The fact you can technically create gold from smashing particles together is completely irrelevant to the money being spent here.

> the collision-induced reactions had removed anywhere from six to 15 neutrons, producing a range of gold isotopes from gold 190 (79 protons and 111 neutrons) to gold 199 (79 protons, 120 neutrons)

godelski•6mo ago

  > When it costs several hundred million dollars
We're talking about $7M, not $700M
wakawaka28•6mo ago
>Author seems to be concerned with how risky of an investment it is, but honestly, I'd be happy for the gov to make more of these types of investments. I mean it really is a very small percentage of the US national budget.

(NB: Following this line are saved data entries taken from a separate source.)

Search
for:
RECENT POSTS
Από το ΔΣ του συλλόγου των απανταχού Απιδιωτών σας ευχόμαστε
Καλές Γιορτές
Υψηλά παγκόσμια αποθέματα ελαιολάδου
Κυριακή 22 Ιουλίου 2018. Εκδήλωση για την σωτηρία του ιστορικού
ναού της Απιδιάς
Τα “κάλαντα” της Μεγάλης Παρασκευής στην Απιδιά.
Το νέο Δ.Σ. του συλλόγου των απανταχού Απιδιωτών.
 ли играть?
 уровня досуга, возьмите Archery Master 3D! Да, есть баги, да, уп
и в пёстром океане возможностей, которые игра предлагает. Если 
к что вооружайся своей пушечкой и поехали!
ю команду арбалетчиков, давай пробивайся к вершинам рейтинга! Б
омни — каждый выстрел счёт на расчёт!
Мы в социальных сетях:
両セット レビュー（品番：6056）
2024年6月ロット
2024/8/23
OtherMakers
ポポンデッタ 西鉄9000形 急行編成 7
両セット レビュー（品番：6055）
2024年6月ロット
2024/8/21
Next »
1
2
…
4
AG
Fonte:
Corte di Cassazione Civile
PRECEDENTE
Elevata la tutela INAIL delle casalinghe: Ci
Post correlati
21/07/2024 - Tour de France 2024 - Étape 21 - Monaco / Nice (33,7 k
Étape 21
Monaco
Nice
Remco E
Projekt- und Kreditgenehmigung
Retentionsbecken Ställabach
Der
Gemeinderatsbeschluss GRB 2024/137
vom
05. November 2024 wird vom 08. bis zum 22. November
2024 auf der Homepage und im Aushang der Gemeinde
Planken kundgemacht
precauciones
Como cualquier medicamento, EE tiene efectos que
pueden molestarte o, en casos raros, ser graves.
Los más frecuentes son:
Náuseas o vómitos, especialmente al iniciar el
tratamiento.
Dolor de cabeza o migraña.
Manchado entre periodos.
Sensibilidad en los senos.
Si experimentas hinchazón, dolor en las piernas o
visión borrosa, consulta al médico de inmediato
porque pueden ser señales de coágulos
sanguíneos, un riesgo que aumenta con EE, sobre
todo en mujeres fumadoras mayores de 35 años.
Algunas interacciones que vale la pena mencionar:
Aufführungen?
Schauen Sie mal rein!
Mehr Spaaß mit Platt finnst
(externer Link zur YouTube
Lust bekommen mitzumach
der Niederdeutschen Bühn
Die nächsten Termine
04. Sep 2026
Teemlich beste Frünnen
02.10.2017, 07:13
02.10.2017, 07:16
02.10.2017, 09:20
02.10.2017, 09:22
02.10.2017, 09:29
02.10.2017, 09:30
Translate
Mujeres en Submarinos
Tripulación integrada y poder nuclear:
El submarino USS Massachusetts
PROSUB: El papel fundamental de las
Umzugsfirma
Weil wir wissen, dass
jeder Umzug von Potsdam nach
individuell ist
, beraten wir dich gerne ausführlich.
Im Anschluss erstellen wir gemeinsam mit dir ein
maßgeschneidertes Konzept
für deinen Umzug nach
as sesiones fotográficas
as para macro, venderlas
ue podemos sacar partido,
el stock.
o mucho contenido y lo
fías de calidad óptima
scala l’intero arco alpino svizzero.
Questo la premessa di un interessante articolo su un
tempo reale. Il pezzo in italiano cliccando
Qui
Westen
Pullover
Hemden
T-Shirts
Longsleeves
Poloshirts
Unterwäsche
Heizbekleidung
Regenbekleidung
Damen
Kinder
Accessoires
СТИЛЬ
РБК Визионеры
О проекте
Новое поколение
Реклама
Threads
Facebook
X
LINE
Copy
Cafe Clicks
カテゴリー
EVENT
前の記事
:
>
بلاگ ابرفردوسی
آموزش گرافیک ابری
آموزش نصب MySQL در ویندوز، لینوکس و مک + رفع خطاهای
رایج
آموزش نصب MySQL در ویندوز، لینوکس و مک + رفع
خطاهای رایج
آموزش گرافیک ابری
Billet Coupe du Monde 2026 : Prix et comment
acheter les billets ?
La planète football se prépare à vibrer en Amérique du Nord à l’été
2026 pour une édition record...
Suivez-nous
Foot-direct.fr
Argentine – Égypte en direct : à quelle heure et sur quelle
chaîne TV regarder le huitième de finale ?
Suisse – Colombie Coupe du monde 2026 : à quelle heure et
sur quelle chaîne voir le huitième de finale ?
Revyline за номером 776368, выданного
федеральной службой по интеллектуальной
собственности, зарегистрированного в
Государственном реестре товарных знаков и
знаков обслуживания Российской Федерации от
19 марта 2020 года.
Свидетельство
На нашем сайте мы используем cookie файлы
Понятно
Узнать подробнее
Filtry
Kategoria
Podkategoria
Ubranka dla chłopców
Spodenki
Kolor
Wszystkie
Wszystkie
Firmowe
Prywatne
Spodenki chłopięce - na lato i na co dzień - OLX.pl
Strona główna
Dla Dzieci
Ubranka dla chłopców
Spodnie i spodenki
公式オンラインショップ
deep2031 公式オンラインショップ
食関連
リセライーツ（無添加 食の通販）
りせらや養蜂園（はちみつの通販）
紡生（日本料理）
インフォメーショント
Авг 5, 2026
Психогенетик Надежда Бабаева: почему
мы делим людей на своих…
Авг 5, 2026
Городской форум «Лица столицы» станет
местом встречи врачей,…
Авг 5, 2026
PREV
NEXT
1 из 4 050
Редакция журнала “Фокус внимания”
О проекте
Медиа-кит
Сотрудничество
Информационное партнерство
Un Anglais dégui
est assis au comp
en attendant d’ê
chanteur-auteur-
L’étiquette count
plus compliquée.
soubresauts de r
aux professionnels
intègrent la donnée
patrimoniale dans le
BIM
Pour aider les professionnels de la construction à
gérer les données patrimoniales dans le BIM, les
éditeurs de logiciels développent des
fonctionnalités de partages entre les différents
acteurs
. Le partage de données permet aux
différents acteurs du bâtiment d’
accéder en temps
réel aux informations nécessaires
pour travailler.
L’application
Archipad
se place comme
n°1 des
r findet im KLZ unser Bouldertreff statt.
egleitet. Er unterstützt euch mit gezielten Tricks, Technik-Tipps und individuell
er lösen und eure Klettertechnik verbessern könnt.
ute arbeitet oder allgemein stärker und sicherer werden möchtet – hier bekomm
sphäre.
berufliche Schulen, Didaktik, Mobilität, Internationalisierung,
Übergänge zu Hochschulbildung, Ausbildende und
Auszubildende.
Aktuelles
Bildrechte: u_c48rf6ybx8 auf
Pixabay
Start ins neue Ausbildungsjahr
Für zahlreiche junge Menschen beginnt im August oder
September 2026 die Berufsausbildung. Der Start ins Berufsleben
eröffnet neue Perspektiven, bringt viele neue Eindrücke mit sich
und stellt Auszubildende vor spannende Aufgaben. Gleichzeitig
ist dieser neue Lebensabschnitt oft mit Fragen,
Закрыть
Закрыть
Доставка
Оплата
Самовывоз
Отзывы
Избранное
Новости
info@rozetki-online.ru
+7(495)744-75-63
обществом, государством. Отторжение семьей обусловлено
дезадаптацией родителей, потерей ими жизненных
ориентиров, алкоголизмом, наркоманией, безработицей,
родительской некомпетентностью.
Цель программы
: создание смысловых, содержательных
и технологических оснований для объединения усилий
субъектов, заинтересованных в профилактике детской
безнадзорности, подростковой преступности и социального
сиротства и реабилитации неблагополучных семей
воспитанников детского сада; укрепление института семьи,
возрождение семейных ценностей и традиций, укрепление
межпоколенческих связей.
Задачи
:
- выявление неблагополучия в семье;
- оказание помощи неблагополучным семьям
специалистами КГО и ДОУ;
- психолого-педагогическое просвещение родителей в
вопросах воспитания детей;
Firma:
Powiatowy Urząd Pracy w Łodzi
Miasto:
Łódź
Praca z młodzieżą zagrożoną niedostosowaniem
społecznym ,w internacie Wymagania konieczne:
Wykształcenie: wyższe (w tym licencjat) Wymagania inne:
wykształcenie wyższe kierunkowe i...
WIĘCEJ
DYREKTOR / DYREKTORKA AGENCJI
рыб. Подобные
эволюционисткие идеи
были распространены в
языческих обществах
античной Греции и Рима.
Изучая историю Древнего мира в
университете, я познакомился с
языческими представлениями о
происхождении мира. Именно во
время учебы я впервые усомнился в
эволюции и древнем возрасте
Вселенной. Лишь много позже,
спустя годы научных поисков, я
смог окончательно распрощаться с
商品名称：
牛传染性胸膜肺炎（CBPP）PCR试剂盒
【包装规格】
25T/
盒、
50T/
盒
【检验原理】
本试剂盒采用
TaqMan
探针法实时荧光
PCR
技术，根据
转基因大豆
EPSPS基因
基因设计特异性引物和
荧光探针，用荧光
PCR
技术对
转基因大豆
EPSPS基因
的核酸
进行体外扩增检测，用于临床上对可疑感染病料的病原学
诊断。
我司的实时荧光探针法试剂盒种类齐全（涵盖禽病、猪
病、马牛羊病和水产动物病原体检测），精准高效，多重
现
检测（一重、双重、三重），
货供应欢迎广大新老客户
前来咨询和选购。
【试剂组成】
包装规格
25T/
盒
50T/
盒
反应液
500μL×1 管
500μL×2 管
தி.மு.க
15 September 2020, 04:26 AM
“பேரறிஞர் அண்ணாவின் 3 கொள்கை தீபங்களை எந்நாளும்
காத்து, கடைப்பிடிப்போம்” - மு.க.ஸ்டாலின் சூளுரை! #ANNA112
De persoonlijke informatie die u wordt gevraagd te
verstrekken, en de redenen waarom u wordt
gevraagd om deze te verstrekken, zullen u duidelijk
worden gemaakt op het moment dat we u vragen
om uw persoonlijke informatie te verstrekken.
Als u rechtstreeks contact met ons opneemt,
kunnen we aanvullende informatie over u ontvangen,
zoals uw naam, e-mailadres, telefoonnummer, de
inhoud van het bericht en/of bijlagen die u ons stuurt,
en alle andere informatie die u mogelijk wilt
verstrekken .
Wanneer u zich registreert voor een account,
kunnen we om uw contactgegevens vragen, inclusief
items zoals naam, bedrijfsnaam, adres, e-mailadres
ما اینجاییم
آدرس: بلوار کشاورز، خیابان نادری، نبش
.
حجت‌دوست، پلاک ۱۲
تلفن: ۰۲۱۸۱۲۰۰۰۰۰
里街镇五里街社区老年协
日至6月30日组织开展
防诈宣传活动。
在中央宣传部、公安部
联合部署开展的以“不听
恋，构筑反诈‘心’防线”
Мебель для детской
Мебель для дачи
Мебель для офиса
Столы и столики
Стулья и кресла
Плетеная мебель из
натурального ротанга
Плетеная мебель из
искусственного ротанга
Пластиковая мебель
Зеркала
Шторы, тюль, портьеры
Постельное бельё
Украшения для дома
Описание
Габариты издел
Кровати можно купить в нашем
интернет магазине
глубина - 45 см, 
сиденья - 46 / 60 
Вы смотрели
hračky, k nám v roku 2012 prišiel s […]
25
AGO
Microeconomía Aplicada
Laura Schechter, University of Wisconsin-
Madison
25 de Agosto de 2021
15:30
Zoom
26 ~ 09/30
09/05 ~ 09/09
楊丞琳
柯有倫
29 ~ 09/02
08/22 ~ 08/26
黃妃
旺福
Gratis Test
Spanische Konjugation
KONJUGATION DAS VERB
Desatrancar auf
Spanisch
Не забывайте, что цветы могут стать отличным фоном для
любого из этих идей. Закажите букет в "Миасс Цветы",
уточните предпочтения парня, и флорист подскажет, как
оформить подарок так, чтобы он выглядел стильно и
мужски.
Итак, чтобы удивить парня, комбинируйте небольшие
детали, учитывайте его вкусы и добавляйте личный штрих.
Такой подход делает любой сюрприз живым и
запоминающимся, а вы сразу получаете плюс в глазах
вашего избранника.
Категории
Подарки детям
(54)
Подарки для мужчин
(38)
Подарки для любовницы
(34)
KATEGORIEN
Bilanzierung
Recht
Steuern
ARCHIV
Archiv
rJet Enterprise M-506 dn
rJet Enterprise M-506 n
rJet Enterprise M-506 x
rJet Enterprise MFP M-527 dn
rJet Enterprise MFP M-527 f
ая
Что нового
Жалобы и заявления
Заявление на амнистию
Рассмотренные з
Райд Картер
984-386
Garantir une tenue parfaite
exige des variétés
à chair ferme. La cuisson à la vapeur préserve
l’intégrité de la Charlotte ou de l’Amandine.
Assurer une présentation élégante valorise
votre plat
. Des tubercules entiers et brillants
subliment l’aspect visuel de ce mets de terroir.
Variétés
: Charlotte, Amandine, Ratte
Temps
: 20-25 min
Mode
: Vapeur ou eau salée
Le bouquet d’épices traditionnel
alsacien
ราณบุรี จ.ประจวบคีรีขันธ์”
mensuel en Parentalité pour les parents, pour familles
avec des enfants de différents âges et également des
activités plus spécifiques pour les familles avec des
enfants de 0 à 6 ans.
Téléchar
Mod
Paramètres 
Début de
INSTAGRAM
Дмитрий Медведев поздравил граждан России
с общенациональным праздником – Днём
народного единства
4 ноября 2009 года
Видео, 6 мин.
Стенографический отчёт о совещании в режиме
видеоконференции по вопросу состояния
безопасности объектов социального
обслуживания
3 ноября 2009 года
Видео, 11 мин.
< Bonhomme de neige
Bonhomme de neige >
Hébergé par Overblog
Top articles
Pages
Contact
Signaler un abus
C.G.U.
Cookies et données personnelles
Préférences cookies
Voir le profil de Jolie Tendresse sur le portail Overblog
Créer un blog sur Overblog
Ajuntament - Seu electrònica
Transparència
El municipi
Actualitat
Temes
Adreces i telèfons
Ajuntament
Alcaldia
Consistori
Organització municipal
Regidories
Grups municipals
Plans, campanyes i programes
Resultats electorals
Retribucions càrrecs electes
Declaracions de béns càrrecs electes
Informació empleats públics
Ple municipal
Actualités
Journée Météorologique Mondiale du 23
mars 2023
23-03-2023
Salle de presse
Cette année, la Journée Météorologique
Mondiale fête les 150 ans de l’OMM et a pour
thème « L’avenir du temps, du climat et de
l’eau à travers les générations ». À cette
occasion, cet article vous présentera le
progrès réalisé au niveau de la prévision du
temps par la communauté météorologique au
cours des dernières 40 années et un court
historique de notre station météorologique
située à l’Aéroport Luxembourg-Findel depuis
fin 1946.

It is all too common for total bullshit ideas to get funding. Even though our budget is huge, the national debt is much larger. Research needs to be managed and funded appropriately according to the most likely risk/reward of doing it. Is it productive to have people researching applications of fusion power when fusion is itself is this holy grail level unsolved problem?

tbrownaw•6mo ago
Mercury is kinda nasty, nice to see a possible method to properly destroy it like this.
throwawaymaths•6mo ago
ironically one of the bigger uses for mercury is... gold mining.
throwawaymaths•6mo ago
i mean the ostensible reason why gold is valueable is not "extrinsic", its that it's instantly verifiable using low technology (touchstone, density) whereas other metals might need at least chemistry to properly id with very high confidence. the ancient form of trustless currency, if you will.
twic•6mo ago
So you synthesize gold in a bath of mercury. Gold and mercury form an amalgam. Isn't amalgam solid? The amalgam in my teeth certainly is. So will you get nuggets of it clogging up the mercury pumps? Apparently not, because the physical properties depend on the ratio of gold to mercury - when there's only a tiny bit of gold, it behaves just like mercury:

https://www.youtube.com/watch?v=yAGYGGmUmUw

I'm not sure how you would separate the gold from the mercury in this approach. The paper doesn't seem to say. I suspect the approaches used in mining assume a much higher concentration of gold, and would be impractical here.